These are my personal thoughts and are subject to change as I learn more:
The Healing of America is a fantastic story of the quest to heal an injured shoulder by interacting with major developed countries healthcare systems, including France, Germany, Taiwan and Switzerland. T.R. Reid describes in colorful detail his experience with the four major models of healthcare in the developed world. At the end, he provides thoughtful, but ultimately challenging recommendations on how to fix the U.S. Healthcare system.
But first a primer on the four major models:
- The Bismark model:
- Major Users: Germany, Belgium and Switzerland
- Key theme: Private health plans and private payers (similar to US) but nationwide standards and prices for core services
- Beveridge Model:
- Major Users: Britain, Italy, Scandanavia and Spain (and Veterans Affairs in the U.S.)
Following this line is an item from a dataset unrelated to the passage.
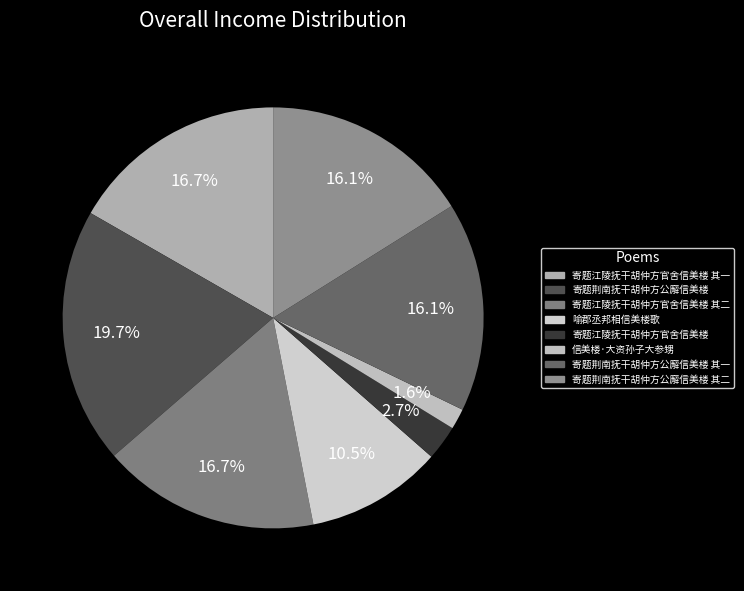

How many slices are in this pie chart?

8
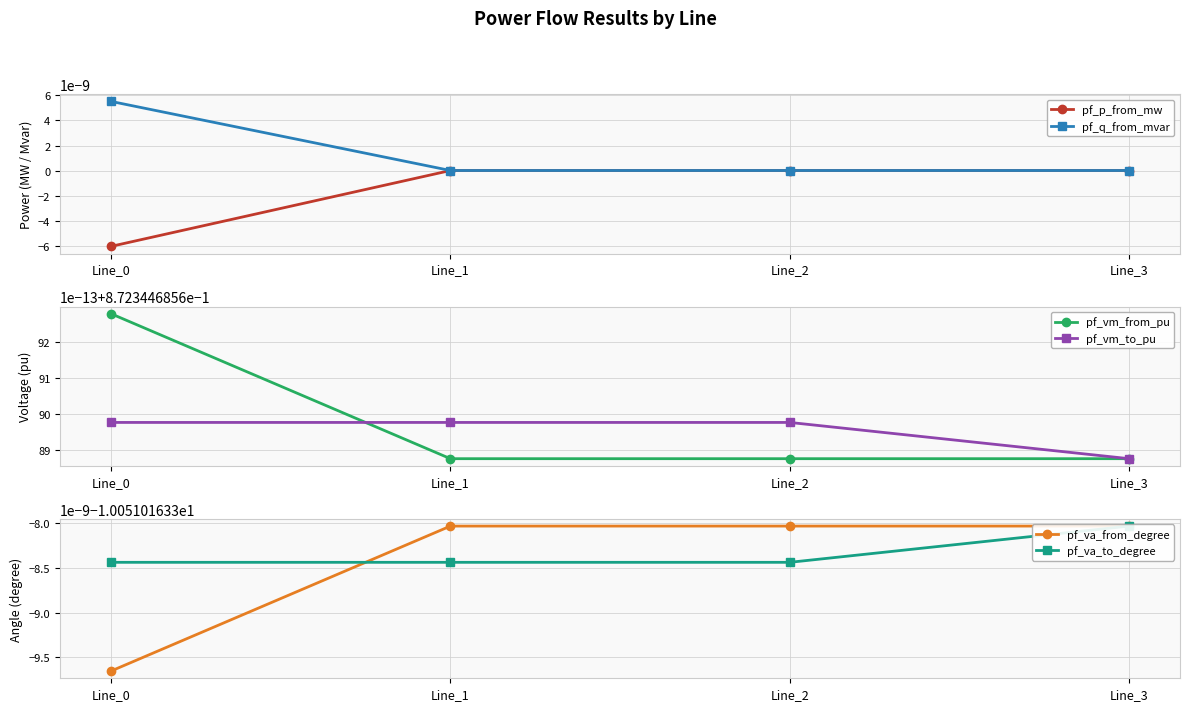

At how many categories does at least one series exceed -7?

4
- Universal coverage, only Gov payor and a high government ownership of providers. High tax rates and long waits
- Closest thing to fully socialized medicine
- National Health Insurance Model:
- Major Users: Canada and Australia
- Universal coverage with government-run payers, but private providers. Medical services are somewhat limited
- Out of Pocket model:
- Major Users: China & developing world – plus uninsured in the US
- U.S. Model – a hodgepodge of systems and plans
- Bismark – Under 65 and working
- Beveridge – Military personnel and veterans through the VA
- National Health Insurance -if you are on Medicare and over 65
- Out of Pocket – uninsured Americans
Eric’s 10 takeaways:
1. The fundamental disconnect in the U.S. healthcare system that is driving down quality of care is the need for healthcare systems to make a profit – effectively incentivizing them to restrict costs – (i.e. medical care) and creating the highest ratio of administrative expenses anywhere in the developed world (i.e. waste). The U.S. spends the highest % of GDP (19% and climbing), but receives mid-level outcomes.
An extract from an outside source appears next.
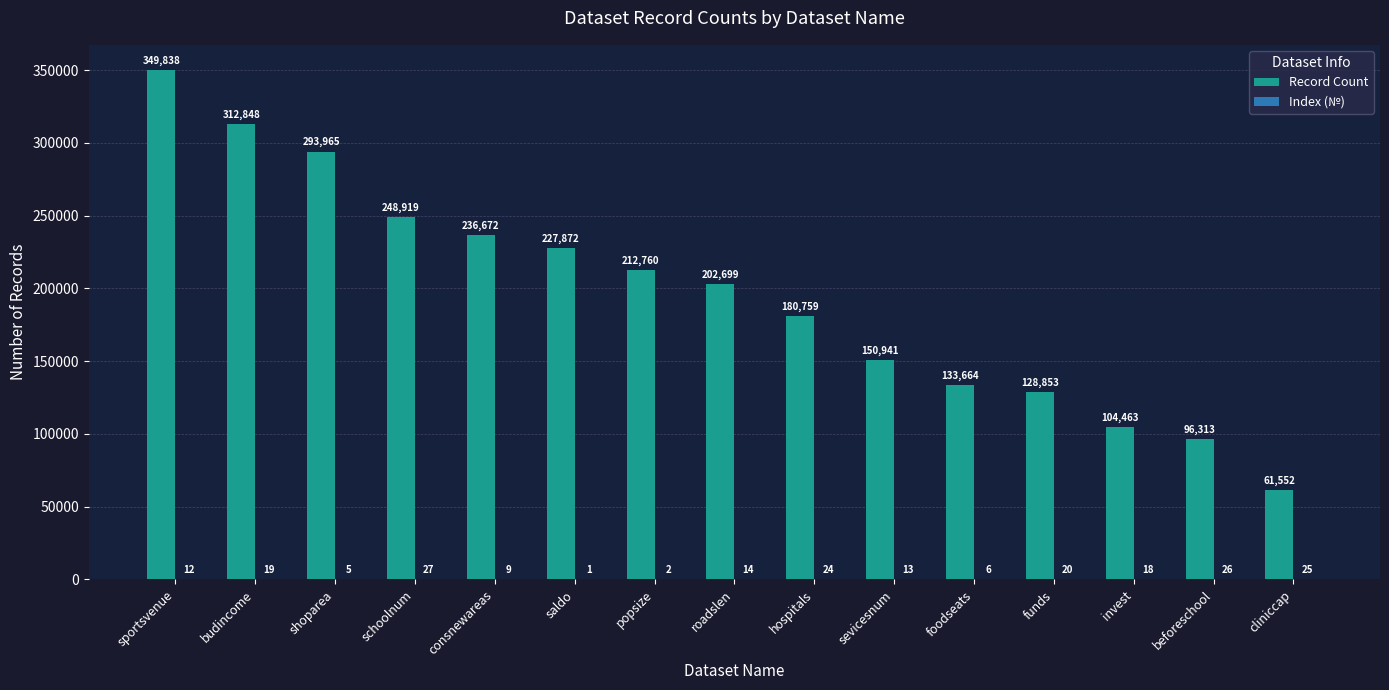

The value of Record Count at consnewareas is 317858. True or false?

False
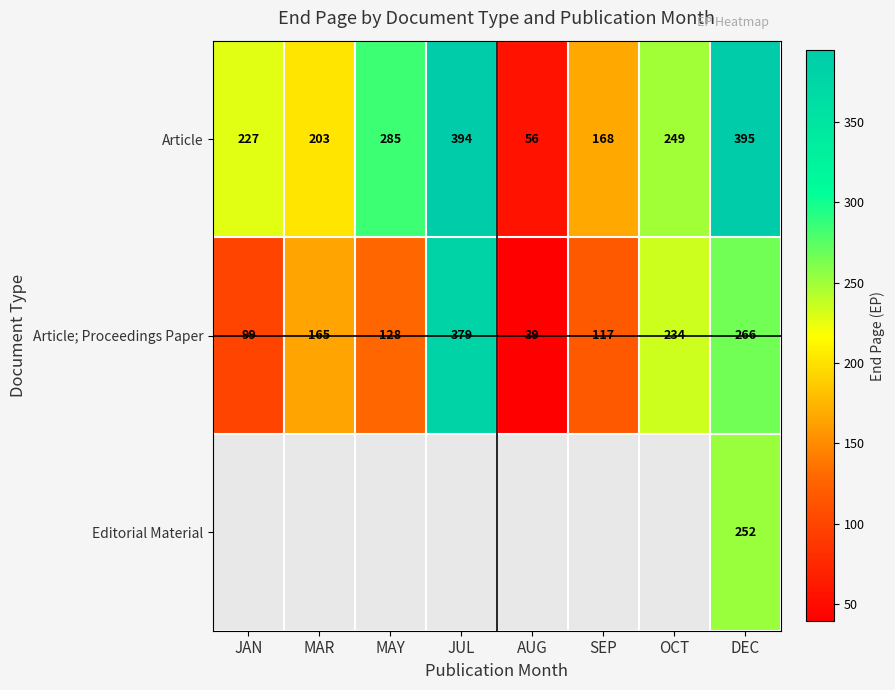

How many categories are shown in the chart?

8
2. A personalized electronic “Health id” card, complete with a unique pin is needed for every person and accepted by all medical providers.
3. Health plans must all offer a Tier 1 or “basic health plan” at a set price (negotiated by the government), but they are allowed to make a profit on tier 2 plans, which would include nicer hospital beds and optional treatments. Regional inflators can be included to account for higher costs of business in different regions.
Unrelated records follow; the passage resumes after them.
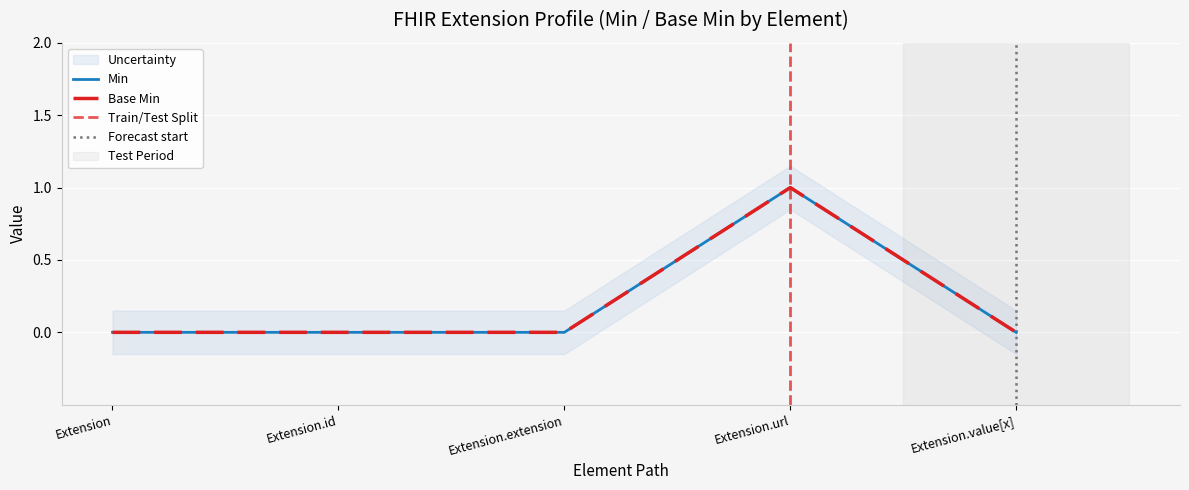

What is the sum of all Min values?

1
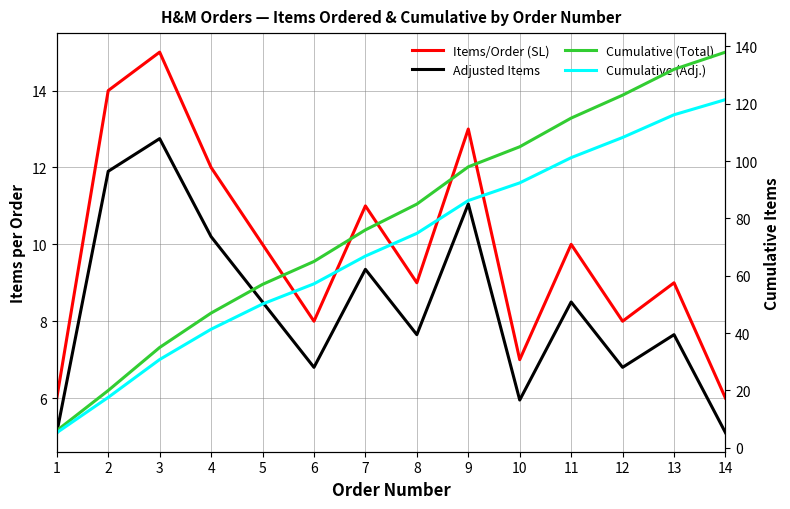

Which has a higher value, 7 or 1?

7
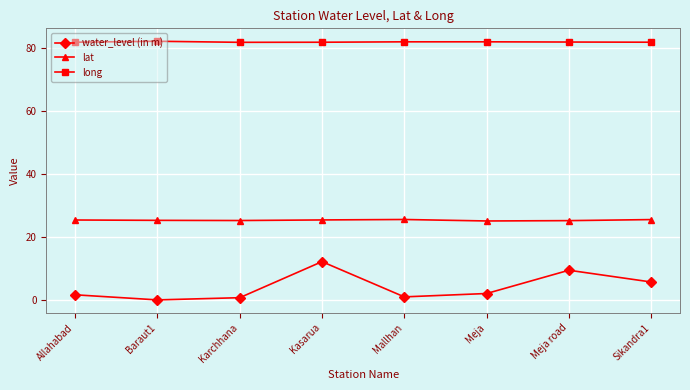

The water_level (in m) series shows 0.1 at Baraut1. True or false?

True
4. Individuals mandate must be added and enforced by deductions from taxes. Subsidies will exist. No exceptions after 18. As a counter – all pre-existing conditions will be covered.
5. Healthcare plans should extend past employment by divorcing employment with healthcare. Allowing someone to keep their plan with monthly deductions paid out of pocket.
6. Medicaid effectively should become the Tier 1 basic plan – mandated nationwide and eliminating state by state differences. Healthcare plans can sell Tier 1 plans across state lines to capture larger risk pools.
7. Healthcare plan incentives must be crafted to provide financial payouts for quality of care. If buyers are allowed to keep their healthcare as they move job to job, plans will work to keep them healthy and reduce their future health problems.
8. Hodgepodge quilt of providers must be streamlined reducing the administrative burden on providers and allowing them to focus on care. Tier 1 plans that are standardized will provide transparency to both customers and payors
9. Aggregate patient data to be collected and made anonymous to find savings and trends and eliminate fraud.
10. The U.S. voter needs to be educated on the lack of “American Exceptionalism” in Healthcare. Political scare tactics, such as “death panels”, “socialized medicine” and “year-long wait lines” must be overcome with data and air-tight messaging. Lets follow Switzerland’s example and actually fix something!